Which FPGAs in which workloads do they crush?

varelse · on May 8, 2016

Arria 10: http://www.nextplatform.com/2015/08/27/microsoft-extends-fpg...

600 images/s inference (highest ever publically reported), projected to be as high as 900 images/s. ~$5000 per FPGA.

Compare and contrast with TitanX/GTX 980 TI now topping 5000 images/s. GTX 1080 will only be faster than this and $600.

https://github.com/soumith/convnet-benchmarks

And so far, no FPGA training numbers. But here are some distributed training numbers for $10Kish Xeon servers:

https://software.intel.com/en-us/articles/caffe-training-on-...

64 of them train Alexnet in ~5 hours. A DGX-1 does it in 2. Don't have/Can't get a $129K DGX-1? Fine, buy a Big Sur from one of several vendors and throw in 8 GTX 1080s as soon as they're out, implement "One Weird Trick", and you'll do it in <3. That ought to run you about $30-$35K versus >$600K for those 64 Xeon servers.

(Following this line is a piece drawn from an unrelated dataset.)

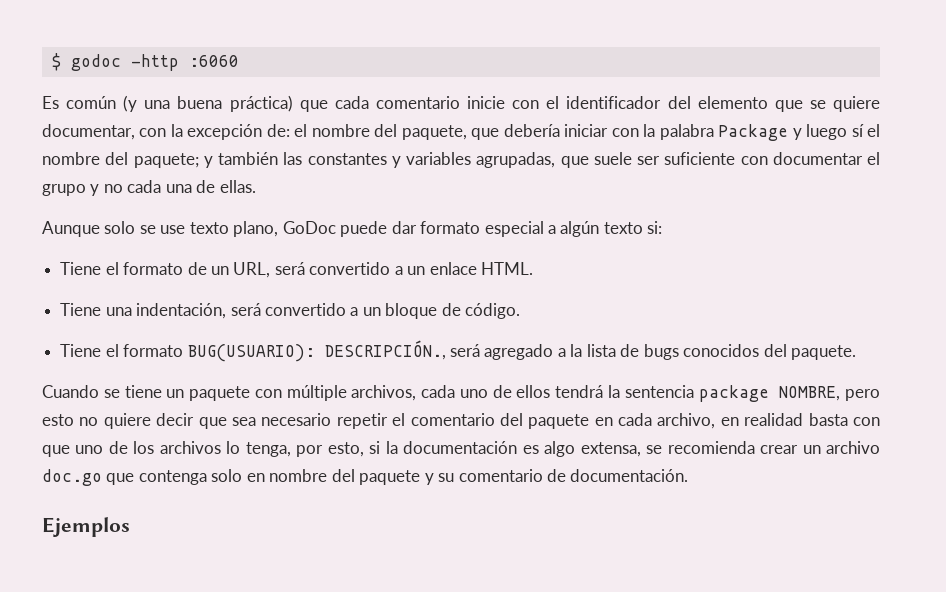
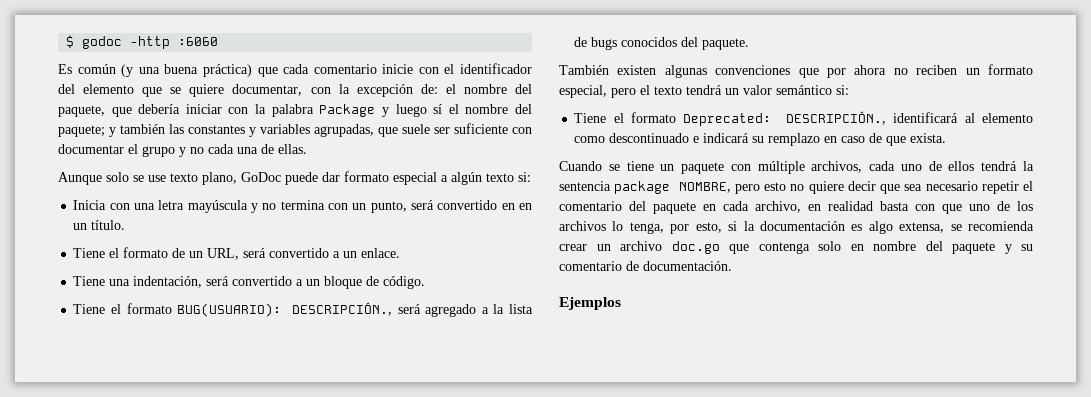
(663, 227) none -> [73,200,532,213] [73,220,126,230] // Inicia con una letra mayúscula y no termina con un punto, será convertido en en un título.
[429,262,534,275] enlace HTML. -> [361,248,401,258] enlace.
(857, 352) none -> [559,64,1033,78] [559,85,849,98] [574,111,1033,126] [574,133,947,146] // También existen algunas convenciones que por ahora no reciben un formato especial, pero el texto tendrá un valor semántico si: // Tiene el formato Deprecated: DESCRIPCIÓN., identificará al elemento como descontinuado e indicará su remplazo en caso de que exista.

FPGAs OTOH are fantastic at low memory bandwidth embarrassingly parallel computation like bitcoin mining. Deep Learning is not such a domain.

pierrebai · on May 8, 2016

I don't see anywhere on that page any benchmark about 5000 images/sec, maybe you should update your link to a page showing that info or update your claim to match what you link to?

Even your previous post had links to two page that were not measuring the same thing... and thus could not support your claims?

I think you need to clarify.

varelse · on May 9, 2016

Based on the text you apparently couldn't be bothered to read, for AlexNet, a forward pass on 128 images (Input 128x3x224x224) takes ~25 milliseconds (ignoring O(n) dropout and softmax where n is 128). I'll let you do the math for the rest of this...